Parliament is set to return this week and will likely be capped by what will be an extremely close vote on whether to keep the contentious long-gun registry.

Liberal Leader Michael Ignatieff has promised to whip his party's vote, and says he has the support of all eight MPs who voted against the gun registry earlier.

"What we are saying is ‘Let's save the gun registry and let's make it acceptable, let's make it work for northern, remote, and rural Canada,'" Ignatieff said on CTV's Question Period Sunday.

"We need a gun registry because the cops say we need it, the emergency room doctors say we need, the victims' groups say we need, so let's keep it."

Conservative House Leader John Baird has downplayed his party's chances at winning the vote. Last week, he said "Toronto elites" in the NDP and Grits would make sure the Conservative private member's bill would not pass.

Liberal MP and public safety critic Mark Holland will attempt to pass a motion to strike down the bill to scrap the gun registry -- and says he is only one MP shy of the needed votes.

He, like the Tories, is looking to the NDP for support. NDP Leader Jack Layton is not whipping his party's vote but has said he has enough support to keep the registry.

"I am confident we have the votes needed to defeat Bill C-391," he said last week after a fifth NDP MP publicly changed their vote on the bill.

"It's up to the NDP," Holland told Question Period. "We need at least one more NDP member to come on board in order to save. We are calling on them to stand up for this registry which police, emergency physicians . . . have told us . . . saves lives."

NDP MP Glenn Thibeault has changed his vote on the bill, but says he just voted to bring the bill to community to get changes done to the registry.

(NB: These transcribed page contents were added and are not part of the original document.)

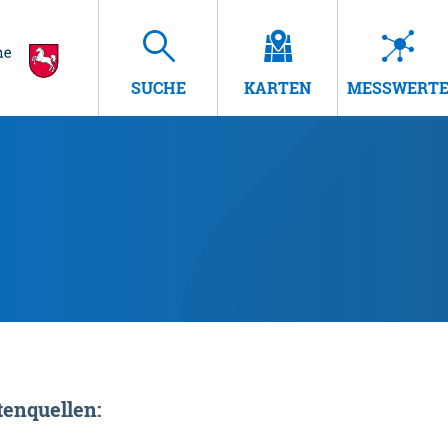
SUCHE
KARTEN
MESSWERT
enquellen:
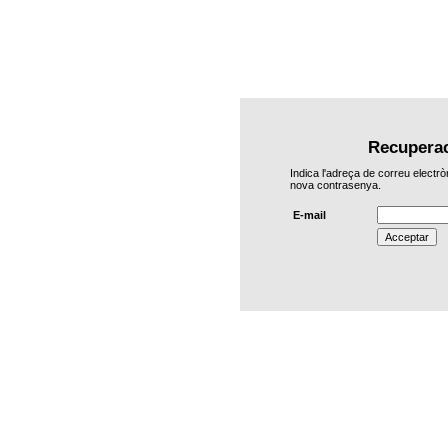
Recuperac
Indica l'adreça de correu electrò
nova contrasenya.
E-mail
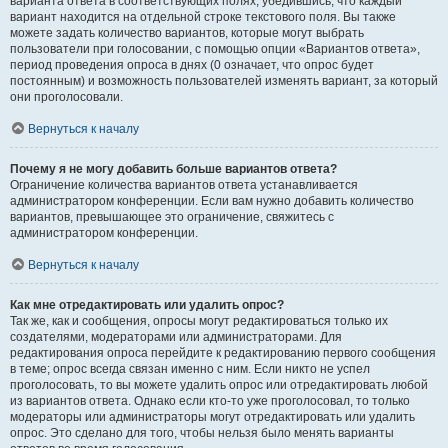
варианта ответа в соответствующих полях, убедившись, что каждый
вариант находится на отдельной строке текстового поля. Вы также
можете задать количество вариантов, которые могут выбрать
пользователи при голосовании, с помощью опции «Вариантов ответа»,
период проведения опроса в днях (0 означает, что опрос будет
постоянным) и возможность пользователей изменять вариант, за который
они проголосовали.
Вернуться к началу
Почему я не могу добавить больше вариантов ответа?
Ограничение количества вариантов ответа устанавливается
администратором конференции. Если вам нужно добавить количество
вариантов, превышающее это ограничение, свяжитесь с
администратором конференции.
Вернуться к началу
Как мне отредактировать или удалить опрос?
Так же, как и сообщения, опросы могут редактироваться только их
создателями, модераторами или администраторами. Для
редактирования опроса перейдите к редактированию первого сообщения
в теме; опрос всегда связан именно с ним. Если никто не успел
проголосовать, то вы можете удалить опрос или отредактировать любой
из вариантов ответа. Однако если кто-то уже проголосовал, то только
модераторы или администраторы могут отредактировать или удалить
опрос. Это сделано для того, чтобы нельзя было менять варианты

"This is an opportunity that northern hunters, who feel like criminals under the current registry, have the opportunity to bring forth amendments that we will present in the House," he said on Question Period. "Shouldn't we work at finding a solution for this?"

Conservative MP Pierre Lemieux said farmers, sport shooters and hunters, want to end the long-gun registry, not amend it.

"We are fighting like tigers to end the long-gun registry because it targets law abiding Canadians," he said on Question Period. "I have a hard time how the NDP are one-by-one changing their minds."

The long-gun registry was established in 1995, in response to the massacre of 14 women at Ecole Polytechnique. It was phased in over eight years.

Costs ballooned during its implementation to over a billion dollars. However, it costs about $4 million a year now to maintain.